Atzmon criticises those anti-Zionists who blithely compare Israel to apartheid South Africa or other colonial regimes. “Zionism, colonialism, and apartheid are there to mislead. Israel is the product of Zionism but it isn’t driven by Zionism. Israel is not a colonial state either. It may be a settler state but it lacks a mother state. And Israel is not exactly apartheid, though it has many apartheid symptoms. Apartheid is a system of exploitation of the indigenous people. Israelis prefer to see the indigenous gone. The above terminology is there to maintain dogmatic Marxism relevance within the discourse. But the contemporary left discourse has basically lost any relevance within our intellectual discourse. It needs an immediate facelift.”

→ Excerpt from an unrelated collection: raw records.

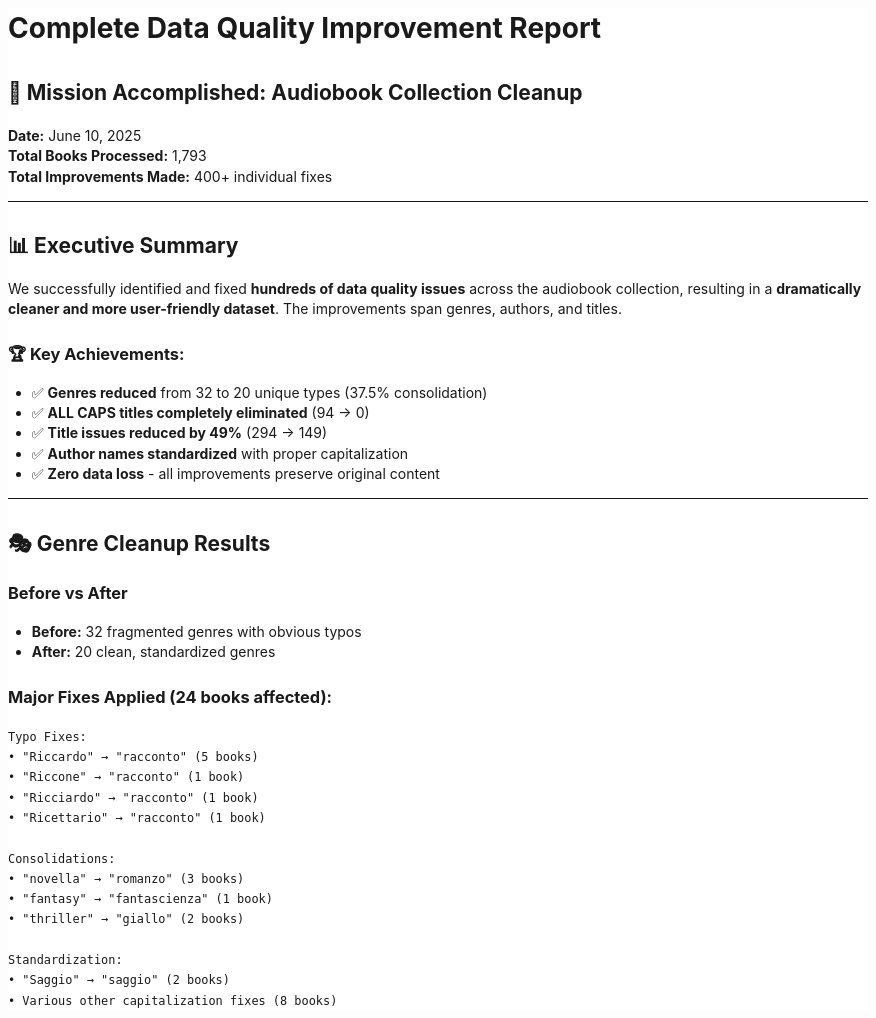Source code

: # Complete Data Quality Improvement Report

## 🎯 Mission Accomplished: Audiobook Collection Cleanup

**Date:** June 10, 2025  
**Total Books Processed:** 1,793  
**Total Improvements Made:** 400+ individual fixes  

---

## 📊 Executive Summary

We successfully identified and fixed **hundreds of data quality issues** across the audiobook collection, resulting in a **dramatically cleaner and more user-friendly dataset**. The improvements span genres, authors, and titles.

### 🏆 Key Achievements:
- ✅ **Genres reduced** from 32 to 20 unique types (37.5% consolidation)
- ✅ **ALL CAPS titles completely eliminated** (94 → 0)
- ✅ **Title issues reduced by 49%** (294 → 149)
- ✅ **Author names standardized** with proper capitalization
- ✅ **Zero data loss** - all improvements preserve original content

---

## 🎭 Genre Cleanup Results

### Before vs After
- **Before:** 32 fragmented genres with obvious typos
- **After:** 20 clean, standardized genres

### Major Fixes Applied (24 books affected):
```
Typo Fixes:
• "Riccardo" → "racconto" (5 books)
• "Riccone" → "racconto" (1 book)
• "Ricciardo" → "racconto" (1 book)
• "Ricettario" → "racconto" (1 book)

Consolidations:
• "novella" → "romanzo" (3 books)
• "fantasy" → "fantascienza" (1 book)
• "thriller" → "giallo" (2 books)

Standardization:
• "Saggio" → "saggio" (2 books)
• Various other capitalization fixes (8 books)
```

In his conclusion to The Wandering Who? Gilad sadly point out that “for America, Britain and the West to rescue themselves all they have to do is to revert to Western values of ethics and openness. They must drift away from Jerusalem and reinstate the spirit of Athens.” That prompted me to suggest to him that it seems we have been living through the Jewish era in history and haven’t even noticed it. He reminded me of Yuri Slezkine and his insightful (and boastful) Jewish Century.

Which prompted me to ask how those of us committed to social justice can make a strategy that outlasts our own feeble attempts? I told him I had hopes that Homo Sovieticus could survive long enough to provide a credible alternative to Homo Greedipuss but that hope collapsed, much like the attempt to make a Homo Zionicus.

“You have to ask yourself whether there was any suspicious similarity between the two utopian models and why,” he counselled. “The first generation has its ideals, but they don’t transmit for the most part to the next generation. Such utopian ideas are structurally religious. This fact alone may explain the rise of dogmatism and stagnation.”

So, we can say the same goes for Homo Greedipuss, replacing “exilic” with “anti-bourgeois”, I offered. Said Gilad in conclusion, “We are dealing again with questions to do with the human condition. At this point we must revert to philosophical and metaphysical thinking. I believe that this is the remedy for the current crisis in humanist thinking. We must reinstate the ability to think, re-think, view and re-view. We must restore the ability to ask for the sake of questioning (instead of answering for the sake of silencing).”